GIVEN INSTRUCTION:
Extract the podcast episode page on the modern data stack that follows, reproducing the whole of it word for word and leaving out the data after it.

Ep 9: Friday Night (Data) Fights w/ Benn Stancil of Mode Analytics

Is the Modern Data Stack a real thing or just marketing buzz?

Oct 21, 2021

Benn is Chief Analytics Officer and a Co-founder at Mode Analytics, but you may know him from his Substack and Twitter, where each Friday he dives into a semi-controversial topic (recent examples: “Is BI Dead?” and “BI is Dead”).

In this episode, Benn, Tristan & Julia finally hash out some of these debates IRL: what *is* the modern data stack, why is the metrics layer important, and what’s the point of all of this?

Listen & Subscribe

Listen & subscribe from:

Links Mentioned in the Episode:

Show Notes

Key points from Benn in this episode:

What is your take on the modern data stack? Is there a definition or is it just marketing buzz?

It's probably mostly marketing buzz.

Well, there certainly is a new cohort of tools and things like that. I think in terms of what is, and what isn't in the modern data stack is that you can come up with a sort of variety of different definitions. I think some of them are our tools that follow the philosophies that I think Fishtown and dbt have pioneered. I think a lot of the stuff like what dbt believes — it has been very influential in this.

DATA SHOWN:

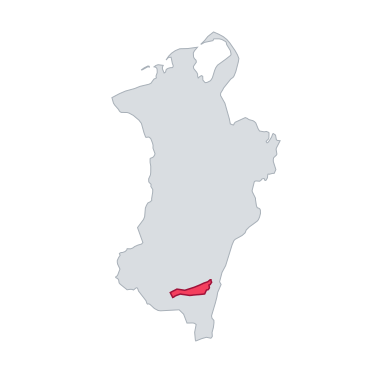 Hojambaz, Chardzhou, Turkmenistan shown in context, rotated 71°
{"feature_id": "10190150B33787597924926", "entity_name": "Hojambaz", "entity_type": "district", "adm_level": 2, "iso_a3": "TKM", "parent_name": "Turkmenistan", "parent_adm1": "Chardzhou", "projection": "mercator", "projection_center": [64.12, 37.845], "detail": "fine", "context": "in_parent", "style": "filled", "palette": "rose", "viewbox_px": 384, "rotation_deg": 71, "n_neighbors": 0, "source": "geoboundaries", "source_scale": "gbopen_adm2", "svg_char_len": 4303}
<svg xmlns="http://www.w3.org/2000/svg" viewBox="0 0 384 384"><g transform="rotate(71 192 192)"><path d="M118.8,132.0L135.1,132.9L140.1,133.6L142.1,131.2L142.0,130.6L141.3,130.2L140.1,128.5L139.0,117.4L140.4,115.8L142.0,114.7L144.4,111.2L145.7,110.1L147.5,109.2L153.7,108.9L156.3,108.3L158.6,104.2L159.0,101.9L160.7,100.0L161.7,100.1L165.9,101.7L166.8,102.5L168.2,105.4L169.8,105.2L170.0,104.8L169.9,104.1L168.7,102.3L166.0,98.9L163.4,96.8L163.2,96.1L165.4,94.5L169.9,95.2L171.0,94.6L172.2,92.0L178.0,98.0L179.1,98.6L183.8,99.4L184.6,100.2L186.2,103.7L187.8,104.6L189.7,105.2L198.1,105.4L200.6,107.7L201.1,108.2L200.6,109.9L200.4,113.0L199.8,114.2L200.2,114.7L203.1,116.0L204.9,118.0L205.0,118.9L204.5,119.4L203.2,119.2L202.5,120.1L202.5,121.7L203.5,123.2L203.8,124.6L202.4,127.8L202.3,129.1L202.8,129.9L210.2,134.7L211.4,134.9L218.6,134.0L220.0,134.5L226.3,135.6L228.1,135.4L229.3,133.9L230.4,133.3L231.5,133.3L234.5,134.2L237.7,136.3L239.8,138.2L240.8,139.9L243.7,149.3L245.6,153.1L247.9,155.1L249.4,158.7L250.8,166.6L251.6,168.2L255.0,171.3L272.5,184.1L277.8,189.8L285.9,195.2L288.9,194.6L295.3,200.4L299.3,202.6L304.6,206.1L315.5,213.9L317.9,214.2L320.5,213.1L322.8,213.8L326.9,215.8L331.4,218.8L335.1,219.8L336.2,221.1L336.3,221.9L334.1,225.6L333.8,230.5L334.1,236.9L333.0,237.0L325.6,235.2L318.6,231.2L316.9,232.5L316.1,233.8L314.3,239.4L304.8,239.7L299.2,242.5L294.1,260.4L293.0,262.6L289.9,265.5L284.5,268.4L283.6,269.5L283.5,270.6L282.8,270.9L279.8,270.9L268.3,274.8L265.8,274.8L264.8,275.1L264.4,275.8L265.6,279.3L264.6,280.3L263.9,282.1L263.3,285.2L255.8,289.9L254.2,290.5L251.2,290.0L249.7,290.5L248.1,292.0L247.3,291.6L246.9,290.0L246.1,289.1L241.4,285.2L236.0,285.8L234.0,285.5L232.4,284.9L230.0,282.6L228.4,280.5L226.7,280.8L226.2,279.8L226.2,278.6L226.6,277.2L226.5,274.6L225.6,272.6L224.5,271.8L225.7,268.7L225.7,266.4L224.9,263.9L224.6,260.3L224.8,256.7L223.8,254.9L207.9,255.1L202.2,246.8L199.9,244.8L192.0,241.3L189.8,239.4L188.0,237.3L187.6,234.4L186.7,232.7L185.5,232.5L179.3,229.2L176.8,228.3L173.4,229.1L171.4,228.2L169.0,229.4L168.0,229.5L165.5,228.7L162.3,225.7L159.7,224.5L154.2,222.6L150.4,222.0L146.9,220.8L146.6,220.4L146.5,217.8L146.0,216.7L145.0,215.4L143.7,214.5L137.8,214.6L135.1,213.6L133.0,213.4L128.3,213.6L126.8,214.3L125.9,215.1L125.4,217.6L124.9,218.0L120.3,218.1L110.7,217.5L106.7,218.8L100.4,222.6L96.9,225.8L95.8,227.3L93.7,233.0L92.8,233.8L91.5,234.4L90.3,234.5L84.6,236.8L82.4,237.3L76.7,237.0L75.4,228.6L74.9,222.0L75.5,212.7L75.2,206.7L76.1,197.6L75.8,195.4L72.9,191.3L72.5,188.5L70.7,188.3L67.8,186.0L64.9,185.1L63.5,185.0L62.2,185.7L61.3,187.1L60.6,184.9L60.6,182.6L62.9,178.0L64.3,179.3L66.0,179.9L70.4,179.6L70.0,178.0L67.7,176.4L67.3,174.3L67.4,172.1L68.0,170.0L67.4,169.1L66.3,168.6L64.0,168.7L57.8,167.9L57.1,170.4L58.8,173.6L56.0,169.9L54.1,166.1L52.9,161.7L52.6,156.9L55.0,149.2L56.9,139.7L59.3,143.7L61.0,145.5L64.9,146.6L66.7,146.3L68.7,145.3L70.6,145.6L73.7,149.8L75.8,150.2L80.3,148.6L82.4,148.3L84.3,149.0L86.2,149.0L85.4,147.1L85.0,145.2L86.1,144.2L89.7,145.3L92.5,144.2L93.0,143.7L93.3,142.0L92.9,138.8L92.2,137.4L90.6,135.5L84.3,130.9L82.2,129.0L80.4,126.6L77.5,117.1L75.4,111.0L74.5,110.2L70.8,109.7L63.9,111.2L61.4,110.9L60.3,111.6L57.5,114.1L56.1,116.3L54.3,121.4L55.7,123.0L54.6,131.5L55.3,135.0L55.0,135.3L52.9,130.8L50.1,126.4L47.7,119.5L51.9,115.0L55.4,111.8L59.2,109.4L63.2,107.8L72.1,105.3L77.0,104.4L81.0,104.2L84.0,105.8L92.3,111.3L95.9,114.4L96.9,115.7L97.9,118.7L104.0,128.3L105.4,129.7L107.8,132.7L110.0,133.6L118.8,132.0ZM60.3,199.2L60.1,200.4L59.0,196.7L58.5,192.6L59.2,191.5L60.0,191.6L59.2,193.0L60.3,199.2Z" fill="#d9dde1" stroke="#a8b0b8" stroke-width="1"/><path d="M281.2,202.6L280.9,203.4L281.4,204.7L282.0,206.3L282.0,210.5L282.4,214.2L282.5,215.3L282.6,217.3L282.8,220.9L282.6,230.8L280.0,235.7L278.9,237.9L279.3,240.4L279.6,242.8L280.0,245.3L282.5,245.0L285.0,244.6L285.4,244.6L285.4,243.5L284.9,242.1L284.7,240.1L284.7,236.3L284.7,236.2L285.5,234.8L286.9,232.0L289.0,228.0L289.5,226.2L289.8,224.5L290.8,220.4L291.1,219.4L291.6,217.4L292.2,214.8L292.5,213.2L290.8,211.6L289.4,210.2L289.5,209.4L289.6,208.5L288.6,207.1L288.2,206.7L286.5,206.4L285.5,206.3L285.5,206.2L285.5,205.8L285.4,204.9L284.7,204.1L283.7,202.8L282.4,202.9L282.2,202.9L281.2,202.6Z" fill="#f43f5e" stroke="#9f1239" stroke-width="1.5"/></g></svg>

THE RESPONSE:
Ep 9: Friday Night (Data) Fights w/ Benn Stancil of Mode Analytics

Is the Modern Data Stack a real thing or just marketing buzz?

Oct 21, 2021

Benn is Chief Analytics Officer and a Co-founder at Mode Analytics, but you may know him from his Substack and Twitter, where each Friday he dives into a semi-controversial topic (recent examples: “Is BI Dead?” and “BI is Dead”).

In this episode, Benn, Tristan & Julia finally hash out some of these debates IRL: what *is* the modern data stack, why is the metrics layer important, and what’s the point of all of this?

Listen & Subscribe

Listen & subscribe from:

Links Mentioned in the Episode:

Show Notes

Key points from Benn in this episode:

What is your take on the modern data stack? Is there a definition or is it just marketing buzz?

It's probably mostly marketing buzz.

Well, there certainly is a new cohort of tools and things like that. I think in terms of what is, and what isn't in the modern data stack is that you can come up with a sort of variety of different definitions. I think some of them are our tools that follow the philosophies that I think Fishtown and dbt have pioneered. I think a lot of the stuff like what dbt believes — it has been very influential in this.